The Border Patrol said gunfire erupted on Wednesday after agents confronted a group of smugglers loading bundles of marijuana into two vehicles on the banks of the Rio Grande west of Roma, Texas, a town about 250 miles south of San Antonio.
The agents opened fire after smugglers fleeing in a vehicle attempted to run them over. Armed traffickers on the Mexican side of the river then shot at the agents, who returned fire into Mexico, the Border Patrol said in a statement.
"Our agents had a posed threat," Rosalinda Huey, a spokeswoman with the Border Patrol's Rio Grande sector told Reuters. "They're trained to deal with that situation," she added.
No agents were injured by the gunfire and it is unclear whether any smugglers in Mexico were struck by bullets, she said.
Agents subsequently recovered nearly two tons of marijuana, with a value of more than $3 million. No arrests were made and the incident remains under investigation.
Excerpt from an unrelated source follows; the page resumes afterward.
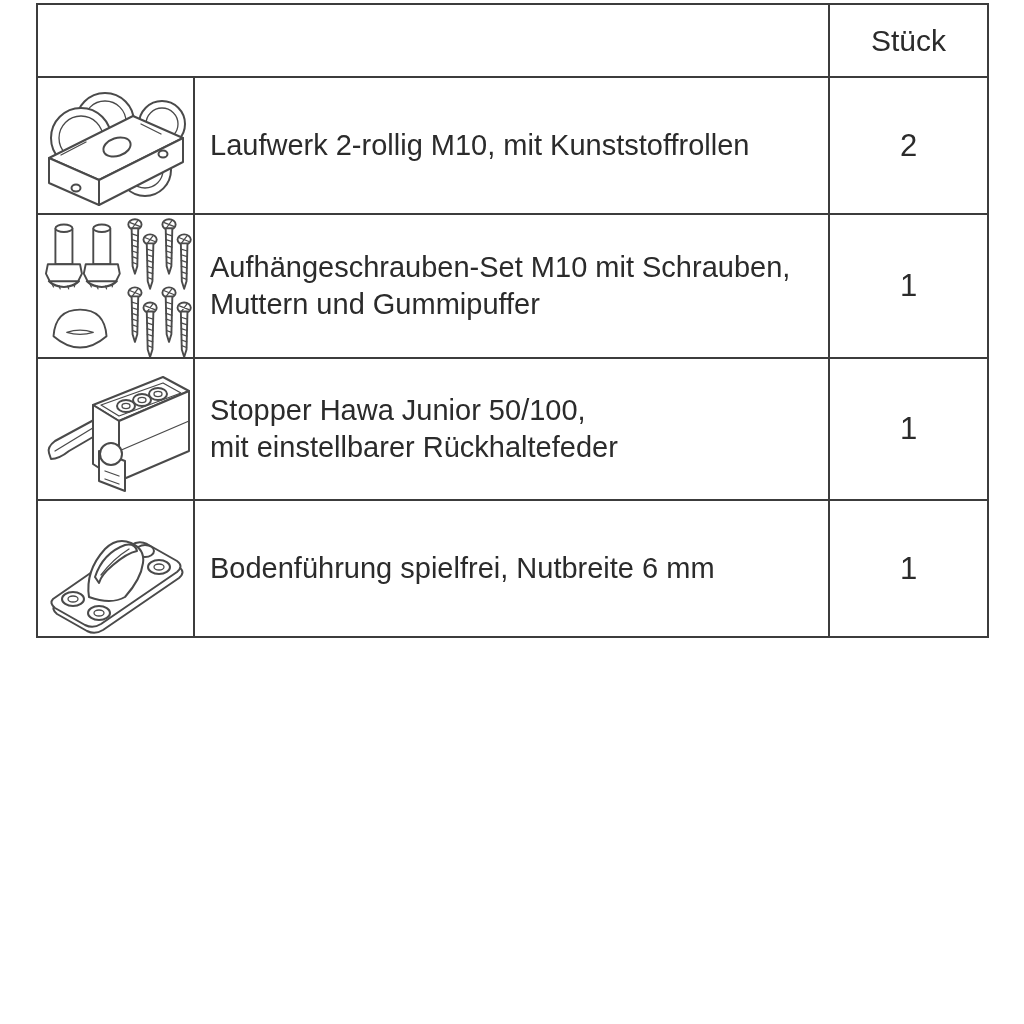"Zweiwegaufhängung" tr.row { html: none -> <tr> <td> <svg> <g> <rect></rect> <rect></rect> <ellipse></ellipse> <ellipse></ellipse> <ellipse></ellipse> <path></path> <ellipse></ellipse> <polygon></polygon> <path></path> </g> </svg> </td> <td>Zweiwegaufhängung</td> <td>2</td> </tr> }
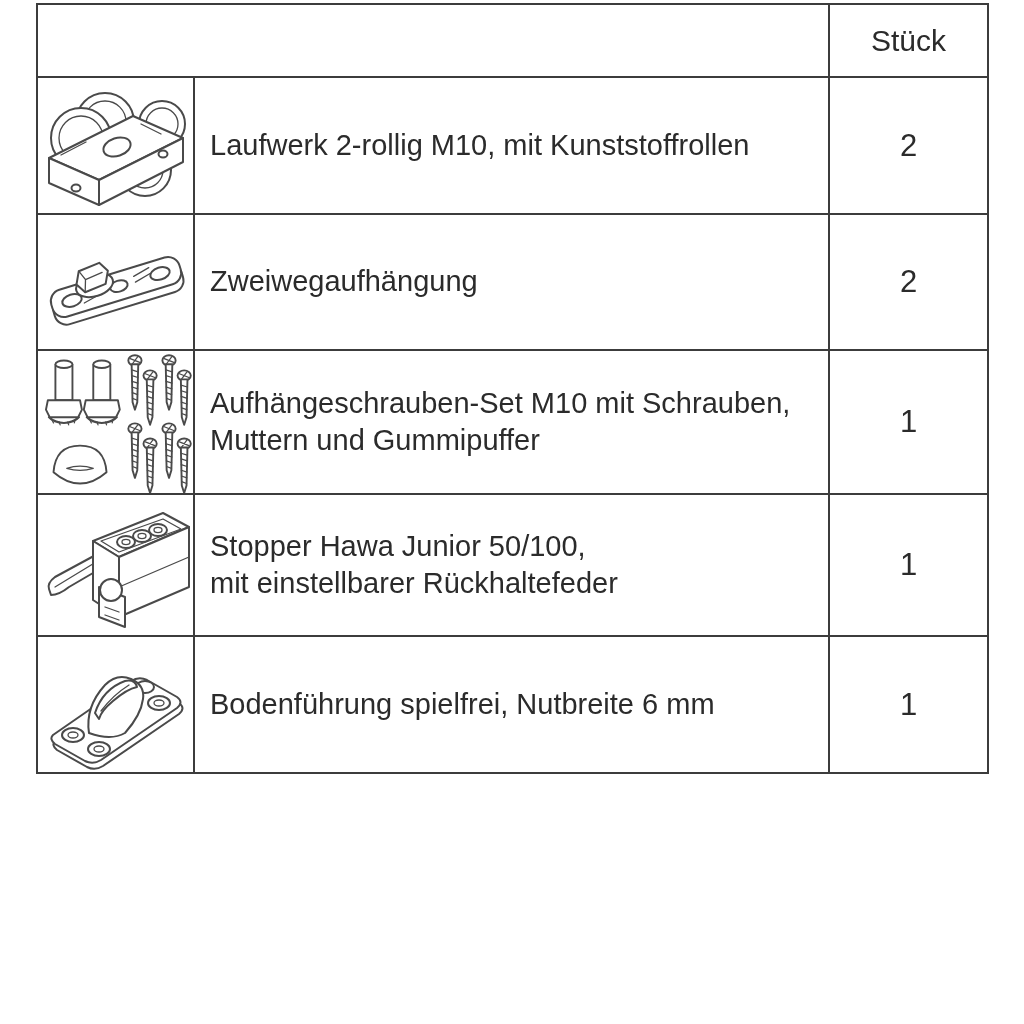"Bodenführung spielfrei, Nutbreite 6 mm" td.desc { text: 6 -> 7 }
Drug traffickers in Mexico's northern Tamaulipas state frequently use rafts and ropes to haul marijuana over the Rio Grande to Texas, often under the protection of gunmen.
Huey said traffickers opening fire on agents was "just another tactic" as they sought to move drugs across the U.S. border, where additional agents, equipment and infrastructure have contributed to tightening security in recent years.
"Obviously, they've gotten more desperate," she said. "They're going to use more tactics to avoid apprehension or seizure of their narcotics."
The stretch of the Rio Grande - which is known as the Rio Bravo in Mexico - has recorded one other shooting incident involving Border Patrol agents since October 2011, she said. No injuries were reported.
Concern runs high among U.S. politicians over so-called "spill over" violence from Mexico, where about 50,000 people have been killed in raging drug violence since President Felipe Calderon launched an army-backed offensive against the powerful drug cartels after taking office in late 2006.
In response to a pattern of violence on the border river, Texas earlier this week unveiled the second of six new 'interceptor' gunboats to patrol the waterway. They are similar to Navy swift boats that plied the rivers of Vietnam during the Vietnam War.
A tally of recent cross-border shooting incidents in Texas include an exchange of shots last year between U.S. law enforcement officials and suspected drug runners near the south Texas town of Abram, according to news reports. In a separate incident, a West Texas road crew in Hudspeth County, east of El Paso, also came under fire from Mexico.
And in September 2010, U.S. citizen David Hartley was fatally shot while riding a personal watercraft on Falcon Lake, which straddles the Texas-Mexico border.